Debevoise's Mary Jo White was tapped earlier this year, alongside Covington & Burling's Nancy Kestenbaum, to conduct an internal investigation into alleged sexual misconduct on the part of former CEO Leslie Moonves, as first reported by The New Yorker, and former “60 Minutes” executive Jeff Fager. The findings of the investigation may play into a decision that CBS's board is expected to make in January regarding whether Moonves was fired for cause—a determination that would impact whether he receives a potential $120 million severance package.

The internal investigation appears to be ongoing, although multiple news reports indicated that it is in the final results and the findings will likely be presented to the CBS board of directors soon. But the investigation has drawn scrutiny after The New York Times viewed and published details Dec. 4 and Dec. 6 from a draft of the team's investigative report, including descriptions of “transactional” oral sex that Moonves allegedly received from CBS employees. Moonves, represented by Dechert's Andrew Levander, has denied the sexual misconduct accusations.

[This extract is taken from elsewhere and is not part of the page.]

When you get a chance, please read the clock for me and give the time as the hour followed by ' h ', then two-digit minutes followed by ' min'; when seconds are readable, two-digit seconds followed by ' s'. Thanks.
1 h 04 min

In light of the revelations in the draft investigatory report, the Wall Street Journal, Vanity Fair and the New York Post have all reported this week that CBS's current top brass is concerned about the company's legal exposure in light of the public airing of the investigation's draft findings. Those concerns include a worry that employees and other witnesses who cooperated with the internal CBS investigation were promised confidentiality and that the leaks may have compromised that expectation of secrecy, according to this week's news reports.

The investigative team acknowledged those concerns in an emailed statement Thursday.

“Covington and Debevoise take this matter very seriously and are working to determine the facts,” said a statement attributed to the independent investigators from both firms.

High-profile internal investigations can be fraught for lawyers who lead them and it is not uncommon to hear criticism that a law firm wasn't sufficiently independent or that it went too easy on the subject of the probe. Those sorts of criticisms were central to a lawsuit filed last month by current and former Dartmouth College students who claim the school and an outside lawyer conducted a faulty investigation into sexual misconduct allegations against three former professors at the Ivy League school.

Mary Jo White

The CBS investigation leaks, however, have thrust Debevoise and Covington into the spotlight for different reasons. And specifically for Debevoise and White—a former top federal prosecutor in the Southern District of New York and head of the U.S. Securities and Exchange Commission for several years during the Obama administration—it is not the first time an investigation has faced scrutiny over its handling of confidential witnesses.

Early in 2018, The American Lawyer reported that White apologized and conceded that an error had been made with respect to witnesses in a sexual misconduct investigation of T. Florian Jaeger, a cognitive science professor at New York's University of Rochester. In that case, when the Debevoise investigators put out their report on Jan. 11, at least some materials made public with the report briefly exposed the names of confidential witnesses before they were amended to make everyone anonymous.

White appears to now be dealing with fallout on a similar issue in the wake of the CBS leak, although it is not clear at this point that any confidential witnesses were, in fact, exposed. Still, the Wall Street Journal's report noted that White had apologized to the CBS board in a meeting after the leak.